**TASK SET:**
1: What subject did Alison Triessl study for her undergraduate degree, according to the article about her?
2: Reproduce the passage of the Alison Triessl article starting at "American lawyer" and ending at "York Law School.".
3: Write the next part of the Alison Triessl article, picking up after its final sentence.

- Education: Tulane University (BA), New York Law School (JD)
- Occupation: Criminal defense attorney
- Years active: 1997–present
- Known for: Legal Correspondent for Access Hollywood with Mario Lopez
- Television: The Today Show, Good Morning America, and The Early Show
- Website: https://alisontriessllaw.com/

= Alison Triessl =

American lawyer

Alison Triessl is a criminal defense lawyer based in Los Angeles, California who specializes in assault, drug and third strike cases.

== Education ==
Triessl received her undergraduate degree in Political Science from Tulane University and graduated with her Juris Doctor from New York Law School.

==Career==
Triessl started practicing law in California 1997 and has represented the family of Monica Burgos, who was murdered in Mexico by her husband Bruce Beresford-Redman, Perry Alexander Jr., and Lois Goodman, a US Open referee accused of murdering her husband with a coffee mug (her case was ultimately dismissed by the Los Angeles District Attorney's Office). Triessl has also provided legal commentary on a variety of local and national television programs, including Dr. Drew On Call, Dr. Phil, Good Morning America, Inside Edition, Jane Velez-Mitchell, Nancy Grace, The Early Show, Extra, The Insider, and Today. Cases for which she has provided legal commentary include the Jodi Arias murder trial, the George Zimmerman verdict, the Jackson vs. AEG trial, the Kelly Thomas verdict, prosecutions of Miranda Barbour, the Oscar Pistorius trial, the investigation into allegations that Stephen Collins molested underage girls, Robin Thicke's copyright infringement lawsuit, the Ferguson indictment verdict, and the guilty verdict in the Chris Kyle trial.

**SUPPLIED MATERIAL:**
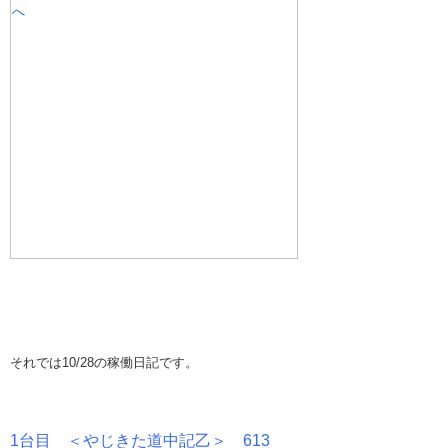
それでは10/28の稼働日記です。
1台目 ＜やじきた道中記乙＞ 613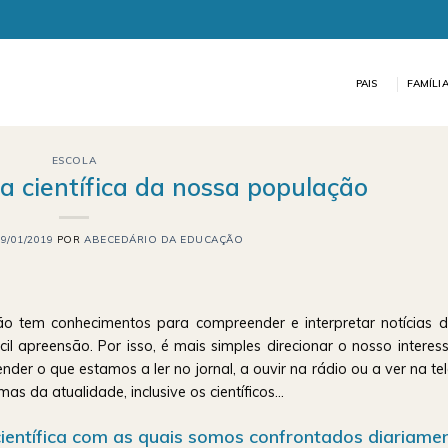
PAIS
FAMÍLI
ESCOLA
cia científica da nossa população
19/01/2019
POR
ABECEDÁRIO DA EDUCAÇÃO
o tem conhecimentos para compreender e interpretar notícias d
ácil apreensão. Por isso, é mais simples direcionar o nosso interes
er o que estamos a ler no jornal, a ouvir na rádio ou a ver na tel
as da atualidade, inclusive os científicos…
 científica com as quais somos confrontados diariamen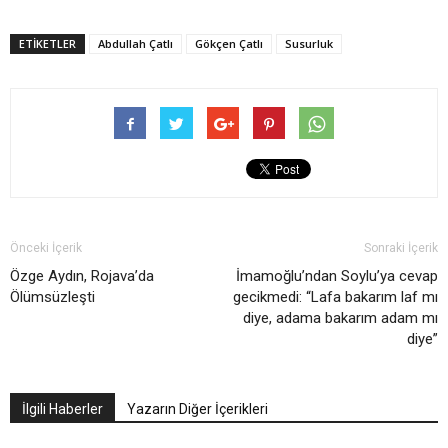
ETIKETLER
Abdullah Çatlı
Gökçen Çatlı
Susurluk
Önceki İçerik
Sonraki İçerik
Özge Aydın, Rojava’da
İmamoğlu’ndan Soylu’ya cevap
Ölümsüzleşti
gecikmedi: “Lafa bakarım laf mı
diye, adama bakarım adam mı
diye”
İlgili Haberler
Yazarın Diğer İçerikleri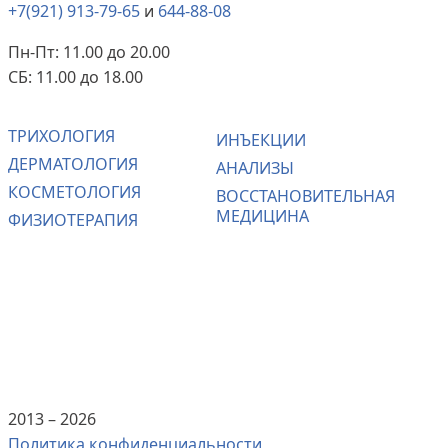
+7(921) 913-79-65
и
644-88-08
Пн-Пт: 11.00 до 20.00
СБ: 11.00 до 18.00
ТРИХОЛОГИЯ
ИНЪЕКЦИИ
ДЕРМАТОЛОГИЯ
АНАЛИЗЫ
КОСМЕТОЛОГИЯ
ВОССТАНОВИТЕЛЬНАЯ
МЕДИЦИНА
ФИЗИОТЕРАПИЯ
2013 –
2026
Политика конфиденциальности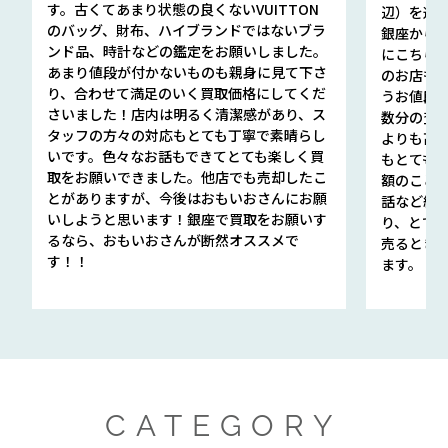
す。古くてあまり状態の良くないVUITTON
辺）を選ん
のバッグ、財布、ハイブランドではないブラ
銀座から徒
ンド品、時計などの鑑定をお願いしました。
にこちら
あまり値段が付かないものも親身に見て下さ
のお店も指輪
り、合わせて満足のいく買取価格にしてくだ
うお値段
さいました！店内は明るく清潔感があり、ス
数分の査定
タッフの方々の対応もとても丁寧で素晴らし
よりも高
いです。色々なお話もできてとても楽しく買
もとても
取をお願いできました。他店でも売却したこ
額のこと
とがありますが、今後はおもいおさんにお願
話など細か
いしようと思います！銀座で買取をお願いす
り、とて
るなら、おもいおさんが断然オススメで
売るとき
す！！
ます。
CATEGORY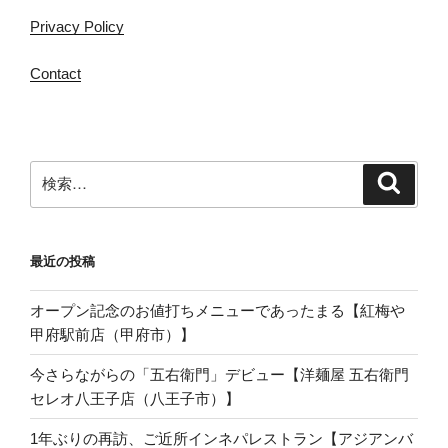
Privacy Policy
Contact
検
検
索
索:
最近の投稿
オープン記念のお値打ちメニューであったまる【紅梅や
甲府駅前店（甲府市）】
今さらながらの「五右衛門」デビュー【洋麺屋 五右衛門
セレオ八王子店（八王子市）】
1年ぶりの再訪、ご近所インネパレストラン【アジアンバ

**RESULTS FOR THE EXERCISE:**
1: Political Science

2:
American lawyer

Alison Triessl is a criminal defense lawyer based in Los Angeles, California who specializes in assault, drug and third strike cases.

== Education ==
Triessl received her undergraduate degree in Political Science from Tulane University and graduated with her Juris Doctor from New York Law School.

3:
Triessl was the 2009 President of the Los Angeles County Criminal Courts Bar Association and co-founder and CEO of the Pasadena Recovery Center, a drug and alcohol treatment center established in 2000 with her father, psychiatrist Dr. Lee Bloom. Celebrity Rehab with Dr. Drew (later called simply Rehab with Dr. Drew), a reality television show which chronicled people as they are treated for alcohol and drug addiction by Drew Pinsky, was filmed at the center. She also created the website and mobile app Wild About Trial, which provides users with updates to cases from local reporters and provides access to court documents and legal commentary. Notable trials covered by the app includes those for Aaron Hernandez and James Holmes.

Legal Smart with Alison Triessl began airing on KTLA in July 2015; the segment airs on Tuesdays and Thursdays at 3pm locally. Since September 2015, she has contributed to the syndicated investigative news magazine series Crime Watch Daily.

==Recognition and personal life==
In 2006, Triessl was named "Woman of the Year" for Los Angeles County and received an honor for "Outstanding Community Service" from both the Lieutenant Governor and City Attorney. She is married and has three sons.

==Works==
- "Net Worth Over Self-Worth: Anyone with the Last Name of Sterling Need Not Apply" (2014)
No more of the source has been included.